_DOCUMENT EXTRACT_:
* Begin *
Close

Backplane routing considerations

A project log for AMBAP: A Modest Bitslice Architecture Proposal

Trying to unify and simplify a minimal architecture for various implementation technologies...

Yann Guidon / YGDESYann Guidon / YGDES 01/22/2017 at 20:140 Comments

Edit 20170402: This entry is now moot/obsolete because of the approach explained in More balanced trees !
However this log is a very very interesting discussion that can be useful for other similar cases.


The last log How to balance a fanout tree has shown that it is possible to organise the coils in such a way that they are wired in strings on each (identical) bitslice board.

This greatly reduces the complexity of the boards and the number of signals on the backplane connector. OTOH this shuffles the bits all over the place and the backplane must reorder everything.

I have decided to implement parity checks over the DRAM read/write, as well as the register read/writes. There are 16+1=17 identical boards, parity is calculated on the 16 data boards and stored on the 17th board, using the bypass signals.

As a consequence, there are several "shuffled busses":

(the columns are still not well defined, but must be considered and studied)

The "balanced shuffling" has been designed for 3 and 4 lines and 16 bits. However now it's 17 bits and the 5-bits shuffling is a new challenge...


Let's start with the 3×16 balanced shuffle.

There are:

Then there are 3 strings of 1, 2 and 4 coils to add at the end.

But I have not yet studied the fanout of a CCPBRL gate to several 12V, 8-coils strings. So how many parallel strings can one relay drive ?
* End *
_STATED EXERCISE_:
Update the backplane routing log, starting with "The last log" and going on through "the bypass signals.", so that "SRAM" takes the place of "DRAM".

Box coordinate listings
* Begin *
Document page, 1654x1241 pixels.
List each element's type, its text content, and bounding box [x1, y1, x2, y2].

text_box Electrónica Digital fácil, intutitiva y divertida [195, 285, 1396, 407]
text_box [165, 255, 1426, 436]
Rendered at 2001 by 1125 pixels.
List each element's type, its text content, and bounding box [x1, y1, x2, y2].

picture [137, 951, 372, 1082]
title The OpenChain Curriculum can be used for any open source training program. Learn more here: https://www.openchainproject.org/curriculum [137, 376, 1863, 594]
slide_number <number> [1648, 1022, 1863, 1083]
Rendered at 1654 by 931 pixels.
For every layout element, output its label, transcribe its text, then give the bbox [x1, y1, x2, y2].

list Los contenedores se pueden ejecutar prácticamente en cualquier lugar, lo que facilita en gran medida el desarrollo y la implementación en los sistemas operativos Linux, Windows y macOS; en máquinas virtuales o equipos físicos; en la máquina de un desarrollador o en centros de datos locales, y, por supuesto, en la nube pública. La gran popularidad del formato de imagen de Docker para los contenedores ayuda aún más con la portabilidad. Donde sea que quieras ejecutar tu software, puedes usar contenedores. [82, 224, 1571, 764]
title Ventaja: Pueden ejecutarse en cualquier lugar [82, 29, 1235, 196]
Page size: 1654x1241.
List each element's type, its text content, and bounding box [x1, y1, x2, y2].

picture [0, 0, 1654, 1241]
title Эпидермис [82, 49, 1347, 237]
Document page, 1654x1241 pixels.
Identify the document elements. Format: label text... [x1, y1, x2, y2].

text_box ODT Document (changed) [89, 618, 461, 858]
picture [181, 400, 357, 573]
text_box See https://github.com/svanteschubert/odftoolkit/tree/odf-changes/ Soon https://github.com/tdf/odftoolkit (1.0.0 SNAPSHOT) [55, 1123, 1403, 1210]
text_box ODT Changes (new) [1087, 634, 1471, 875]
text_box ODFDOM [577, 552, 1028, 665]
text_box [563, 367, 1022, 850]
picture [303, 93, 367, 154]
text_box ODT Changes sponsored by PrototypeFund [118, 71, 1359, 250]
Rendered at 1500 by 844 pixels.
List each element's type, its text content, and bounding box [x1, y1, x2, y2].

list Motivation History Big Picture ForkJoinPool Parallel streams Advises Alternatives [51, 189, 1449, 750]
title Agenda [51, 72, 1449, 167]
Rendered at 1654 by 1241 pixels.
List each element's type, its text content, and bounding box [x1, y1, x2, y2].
* End *
_CORRECT RESPONSE_:
The last log How to balance a fanout tree has shown that it is possible to organise the coils in such a way that they are wired in strings on each (identical) bitslice board.

This greatly reduces the complexity of the boards and the number of signals on the backplane connector. OTOH this shuffles the bits all over the place and the backplane must reorder everything.

I have decided to implement parity checks over the SRAM read/write, as well as the register read/writes. There are 16+1=17 identical boards, parity is calculated on the 16 data boards and stored on the 17th board, using the bypass signals.